- Born: Michael Jerome Boylan October 17, 1973 (age 52)
- Education: University of South Florida
- Occupations: Video blogger, storm chaser
- Years active: 2004–present
- Known for: Mike's Weather Page

= Mike Boylan =

American blogger

Michael Jerome Boylan (born October 17, 1973) is an American video blogger and storm chaser from Oldsmar, Florida.

==Background==
Boylan graduated from East Lake High School in Tarpon Springs, Florida in 1991. In 1996, he obtained a degree in marketing from the University of South Florida.

Boylan launched his weather aggregator website in 2004 as an avid weather enthusiast.

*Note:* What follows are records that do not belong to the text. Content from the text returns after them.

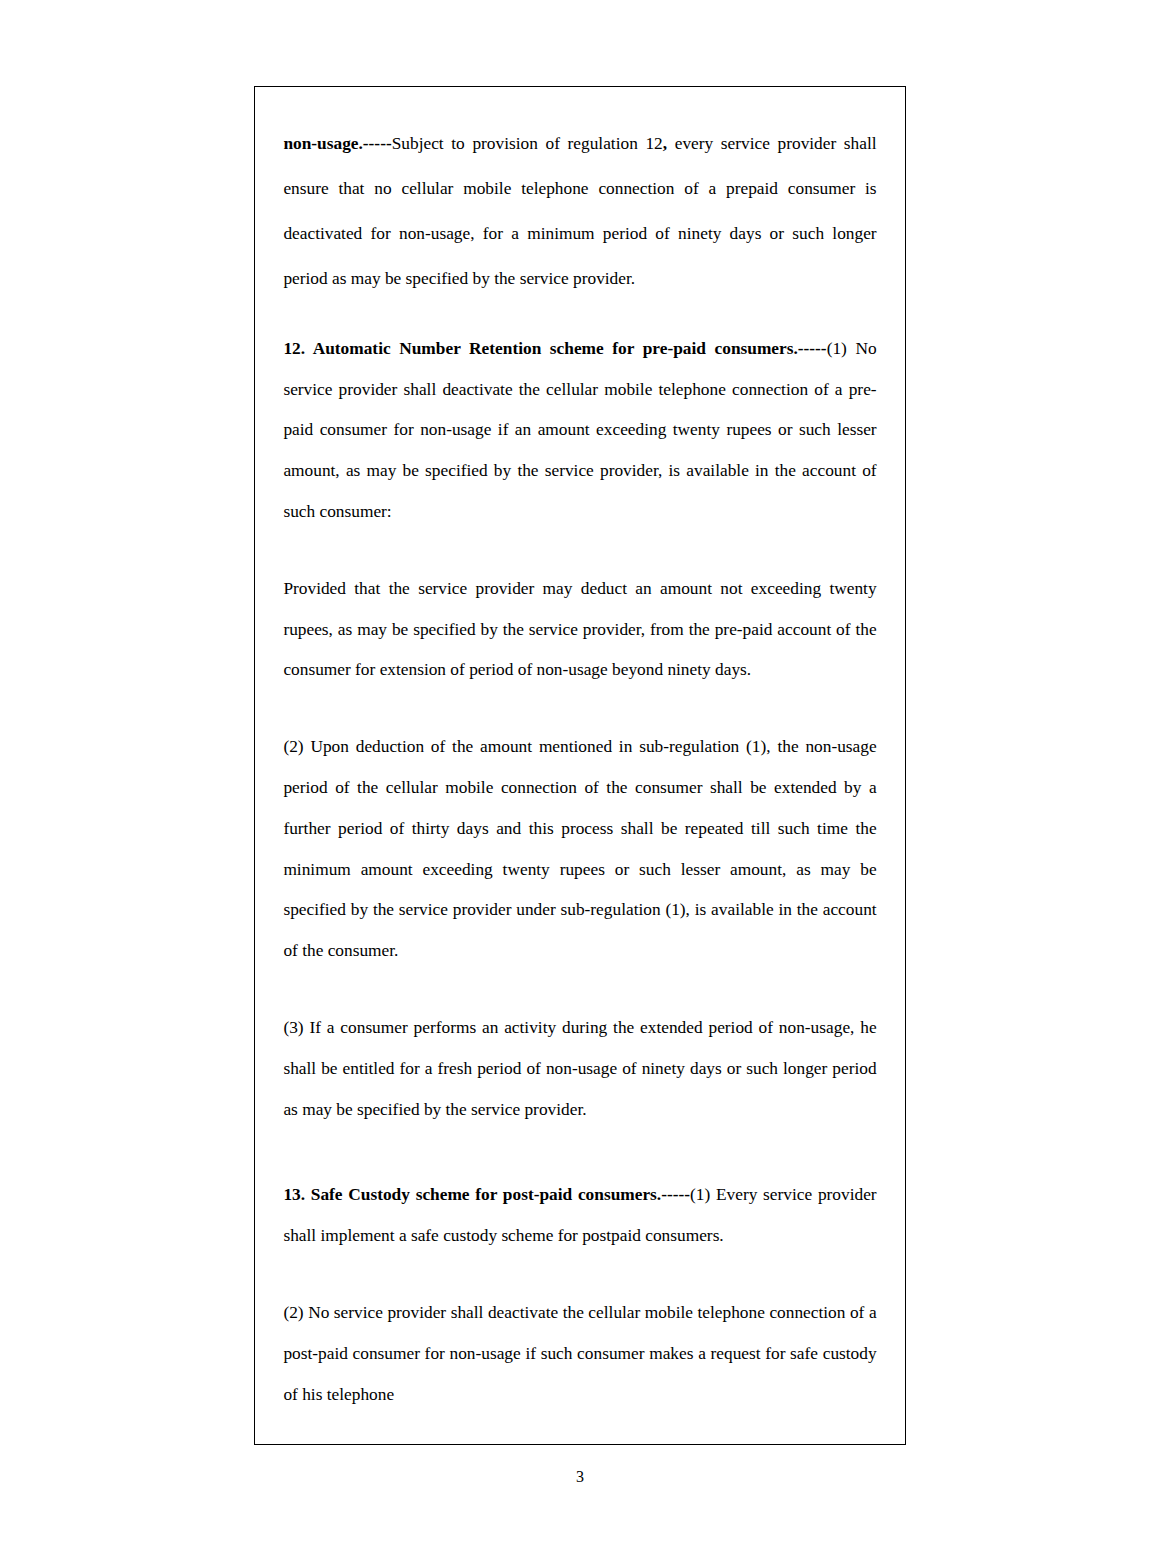non-usage.-----Subject to provision of regulation 12, every service provider shall ensure that no cellular mobile telephone connection of a prepaid consumer is deactivated for non-usage, for a minimum period of ninety days or such longer period as may be specified by the service provider.
12. Automatic Number Retention scheme for pre-paid consumers.-----(1) No service provider shall deactivate the cellular mobile telephone connection of a pre-paid consumer for non-usage if an amount exceeding twenty rupees or such lesser amount, as may be specified by the service provider, is available in the account of such consumer:
Provided that the service provider may deduct an amount not exceeding twenty rupees, as may be specified by the service provider, from the pre-paid account of the consumer for extension of period of non-usage beyond ninety days.
(2) Upon deduction of the amount mentioned in sub-regulation (1), the non-usage period of the cellular mobile connection of the consumer shall be extended by a further period of thirty days and this process shall be repeated till such time the minimum amount exceeding twenty rupees or such lesser amount, as may be specified by the service provider under sub-regulation (1), is available in the account of the consumer.
(3) If a consumer performs an activity during the extended period of non-usage, he shall be entitled for a fresh period of non-usage of ninety days or such longer period as may be specified by the service provider.
13. Safe Custody scheme for post-paid consumers.-----(1) Every service provider shall implement a safe custody scheme for postpaid consumers.
(2) No service provider shall deactivate the cellular mobile telephone connection of a post-paid consumer for non-usage if such consumer makes a request for safe custody of his telephone
3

He later joined Facebook in 2009 to establish a presence for his website Mike's Weather Page. It has since become a popular site for many weather enthusiasts and meteorology professionals, amassing millions of followers on social media. Boylan is also known for his video coverages of Atlantic hurricanes as a storm chaser.

===Awards===
In 2021, Florida Governor Ron DeSantis honored Boylan with the Tropical Meteorology Award for his coverage of Atlantic hurricane seasons.

==Personal life==
Boylan is married to Julie and they have two daughters, Emily and Sarah. He owns two French Bulldogs, Hunter and Louie, often used as pet mascots for his online brand. Boylan is a NASCAR enthusiast.